Art. 11.º - A livre comunicação das idéias e das opiniões é um dos mais preciosos direitos do homem; todo cidadão pode, portanto, falar, escrever,imprimir livremente, respondendo, todavia, pelos abusos dessa liberdade nos termos previstos na lei.

Art. 12.º - A garantia dos direitos do homem e do cidadão necessita de uma força pública; essa força é portanto instituída para benefício de todos, e não para utilidade particular daqueles a quem é confiada.

Art. 13.º - Para a manutenção da força pública e para as despesas de administração é indispensável uma contribuição comum que deve ser dividida entre os cidadãos de acordo com suas possibilidades.

Art. 14.º - Todos os cidadãos têm direito de verificar, por si mesmos ou pelos seus representantes, a necessidade da contribuição pública, de consenti-la livremente, de observar o seu emprego e de lhe fixar a repartição, a coleta, a cobrança e a duração.

Art. 15.º - A sociedade tem o direito de pedir contas a todo agente público pela sua administração.

Art. 16.º - A sociedade em que não esteja assegurada a garantia dos direitos nem estabelecida a separação dos poderes não tem Constituição.

Art. 17.º - Como a propriedade é um direito inviolável e sagrado, ninguém dela pode ser privado, a não ser quando a necessidade pública legalmente comprovada o exigir e sob condição de justa e prévia indenização.


Marianne

Embora a Constituição de 1958 tenha privilegiado a bandeira tricolor como emblema nacional, a Marianne é a personificação da República Francesa.

As primeiras representações de uma mulher com o barrete [ou gorro] frígio, alegoria da Liberdade e da República, surgem durante a Revolução Francesa.

A origem do nome Marianne não é conhecida com exatidão.
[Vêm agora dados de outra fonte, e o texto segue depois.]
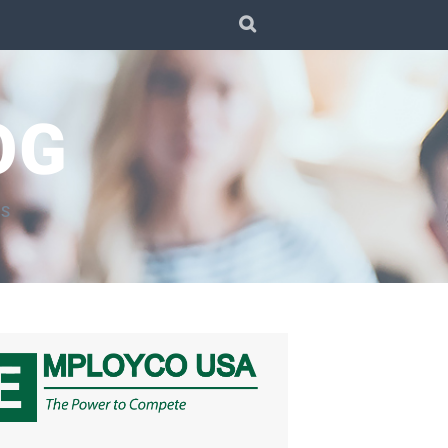
SEARCH
OG
TS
Nome muito difundido no século XVIII, Marie-Anne representava o povo. Mas os contra-revolucionários também chamavam assim, como forma de zombaria, a República.

Símbolo de liberdade, o barrete frígio era usado pelos escravos libertos na Grécia e em Roma. Um gorro desse tipo era utlizado também pelos marinheiros e condenados das galés do Mediterrâneo e teria sido copiado pelos revolucionários vindos do sul.

Durante a IIIª República, as estátuas e sobretudo os bustos da Marianne multiplicam-se, particularmente nas prefeituras. Surgem vários tipos de representações, conforme o caráter revolucionário ou "pacífico" da Marianne: o barreto frígio é por vezes considerado excessivamente rebelde, sendo substituído por um diadema ou uma coroa..

Atualmente, a Marianne pôde assumir o rosto de atrizes famosas. Ela também está representada em objetos de ampla circulação como as moedas e os selos postais.